Activity: This term characterizes major drivers of energy use in a sector (e.g. floor space area in the commercial/institutional sector).

Agriculture sector: The agriculture sector includes all types of farms, including livestock, field crops, grain and oilseed farms, as well as activities related to hunting and trapping. Energy used in this sector is for farm production and includes energy use by establishments engaged in agricultural activities and in providing services to agriculture. Agriculture energy use is included in total secondary energy use for Canada.

Annual fuel utilization efficiency (AFUE): The AFUE refers to the amount of energy supplied to a natural gas or oil furnace compared with the amount of energy delivered to the home in the form of heat. For example, a furnace that has a 90 percent AFUE will lose 10 percent of the energy it is supplied (conversion loss) and will deliver 90 percent of the energy supplied in the form of heat to the dwelling.

Appliance: This term is for energy-consuming equipment used in the home for purposes other than air conditioning, centralized water heating and lighting. Appliances include cooking appliances (gas stoves and ovens, electric stoves and ovens, and microwave ovens) as well as refrigerators, freezers, clothes washers and dishwashers. Other appliances include devices such as televisions, video cassette recorders, digital video disc players, radios, computers and set top boxes.

Auxiliary equipment: With the exception of auxiliary motors (see Auxiliary motors), auxiliary equipment includes stand-alone equipment powered directly from an electrical outlet, such as computers, photocopiers, refrigerators and desktop lamps. It also includes equipment that can be powered by natural gas, propane or other fuels, such as clothes dryers and cooking appliances.

Auxiliary motors: This term refers to devices used to transform electric power into mechanical energy to provide a service, such as pumps, ventilators, compressors and conveyors.

§ §

§ Task statement: Carry on the glossary of energy-use terms from its last entry, adding further definitions in the same style.

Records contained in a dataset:
§ §

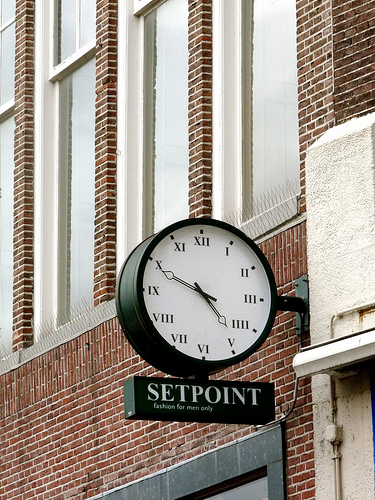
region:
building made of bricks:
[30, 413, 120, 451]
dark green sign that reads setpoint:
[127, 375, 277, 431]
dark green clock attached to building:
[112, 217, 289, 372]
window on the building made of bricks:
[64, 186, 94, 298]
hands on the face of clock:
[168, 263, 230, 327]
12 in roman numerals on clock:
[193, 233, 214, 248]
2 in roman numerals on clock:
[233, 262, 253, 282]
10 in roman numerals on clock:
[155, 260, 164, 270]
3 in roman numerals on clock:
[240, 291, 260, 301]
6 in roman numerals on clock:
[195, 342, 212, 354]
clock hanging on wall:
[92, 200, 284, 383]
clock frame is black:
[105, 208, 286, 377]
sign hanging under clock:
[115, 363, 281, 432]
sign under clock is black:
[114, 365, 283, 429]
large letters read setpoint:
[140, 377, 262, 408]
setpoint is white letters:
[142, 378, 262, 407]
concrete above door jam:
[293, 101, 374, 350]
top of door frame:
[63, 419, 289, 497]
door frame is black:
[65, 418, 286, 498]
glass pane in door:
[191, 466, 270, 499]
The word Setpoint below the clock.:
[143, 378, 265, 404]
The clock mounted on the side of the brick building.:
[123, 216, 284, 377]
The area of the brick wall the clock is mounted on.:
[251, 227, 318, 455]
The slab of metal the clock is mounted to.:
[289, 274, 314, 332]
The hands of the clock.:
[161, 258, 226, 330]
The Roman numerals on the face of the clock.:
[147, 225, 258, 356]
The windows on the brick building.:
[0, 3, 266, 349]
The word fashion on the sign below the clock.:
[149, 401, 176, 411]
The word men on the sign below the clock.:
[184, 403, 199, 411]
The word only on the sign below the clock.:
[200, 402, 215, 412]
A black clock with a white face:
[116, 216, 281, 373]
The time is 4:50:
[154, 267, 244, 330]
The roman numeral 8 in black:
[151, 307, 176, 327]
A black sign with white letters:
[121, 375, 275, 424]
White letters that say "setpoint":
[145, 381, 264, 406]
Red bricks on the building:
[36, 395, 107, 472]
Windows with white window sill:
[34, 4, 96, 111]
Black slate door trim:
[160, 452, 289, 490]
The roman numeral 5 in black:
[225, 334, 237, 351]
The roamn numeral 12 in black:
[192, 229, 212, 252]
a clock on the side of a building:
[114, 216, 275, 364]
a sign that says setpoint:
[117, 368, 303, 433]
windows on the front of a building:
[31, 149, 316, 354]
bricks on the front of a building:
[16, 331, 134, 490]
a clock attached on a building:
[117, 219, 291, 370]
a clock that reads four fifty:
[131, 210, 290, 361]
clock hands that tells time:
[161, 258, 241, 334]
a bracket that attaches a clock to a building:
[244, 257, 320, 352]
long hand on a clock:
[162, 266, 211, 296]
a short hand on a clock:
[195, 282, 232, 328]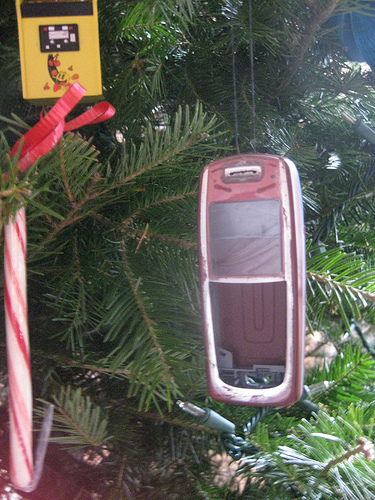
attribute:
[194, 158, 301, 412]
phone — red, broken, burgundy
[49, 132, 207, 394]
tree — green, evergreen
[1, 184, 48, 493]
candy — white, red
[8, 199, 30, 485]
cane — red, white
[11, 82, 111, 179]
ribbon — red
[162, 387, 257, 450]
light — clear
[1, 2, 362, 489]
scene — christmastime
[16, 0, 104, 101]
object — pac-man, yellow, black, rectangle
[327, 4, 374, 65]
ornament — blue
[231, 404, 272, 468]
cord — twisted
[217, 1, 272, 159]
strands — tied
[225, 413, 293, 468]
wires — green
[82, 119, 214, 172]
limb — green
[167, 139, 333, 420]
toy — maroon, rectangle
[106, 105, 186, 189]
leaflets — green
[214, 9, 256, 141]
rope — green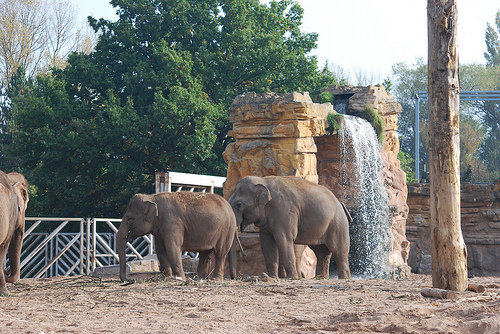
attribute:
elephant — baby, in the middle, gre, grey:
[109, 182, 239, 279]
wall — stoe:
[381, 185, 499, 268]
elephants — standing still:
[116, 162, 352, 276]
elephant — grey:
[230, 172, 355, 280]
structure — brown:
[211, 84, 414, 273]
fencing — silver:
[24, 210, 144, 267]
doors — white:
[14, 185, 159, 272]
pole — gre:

§ §

§ Response area:
Biomass: Biomass includes wood waste and pulping liquor. Wood waste is a fuel consisting of bark, shavings, sawdust and low-grade lumber and lumber rejects from the operation of pulp mills, sawmills and plywood mills. Pulping liquor is a substance that consists of primarily lignin and other wood constituents and chemicals that are by-products of the manufacture of chemical pulp. It can produce steam for industrial processes when it is burned in a boiler or produce electricity through thermal generation.

Bitumen: Bitumen is a dense type of petroleum that is often mixed with sand, clay and water in its natural state. Because it is too thick to flow, it is not usually recoverable at commercial rates through a well (see Oil sands, Unconventional crude oil).

Capacity utilization rate: The rate of capacity use is a measure of the intensity with which industries use their production capacity. The rate is the ratio of an industry’s actual output to its estimated potential output.

Carbon dioxide (CO2): This compound of carbon and oxygen is formed when carbon is burned. Carbon dioxide is a colourless gas that absorbs infrared radiation, mostly at wavelengths between 12 and 18 microns. It behaves as a one-way filter, allowing incoming, visible light to pass through in one direction, while preventing outgoing infrared radiation from passing in the opposite direction. The one-way filtering effect of carbon dioxide causes an excess of the infrared radiation to be trapped in the atmosphere; thus it acts as a “greenhouse” and has the potential to increase the surface temperature of the planet (see Greenhouse gas).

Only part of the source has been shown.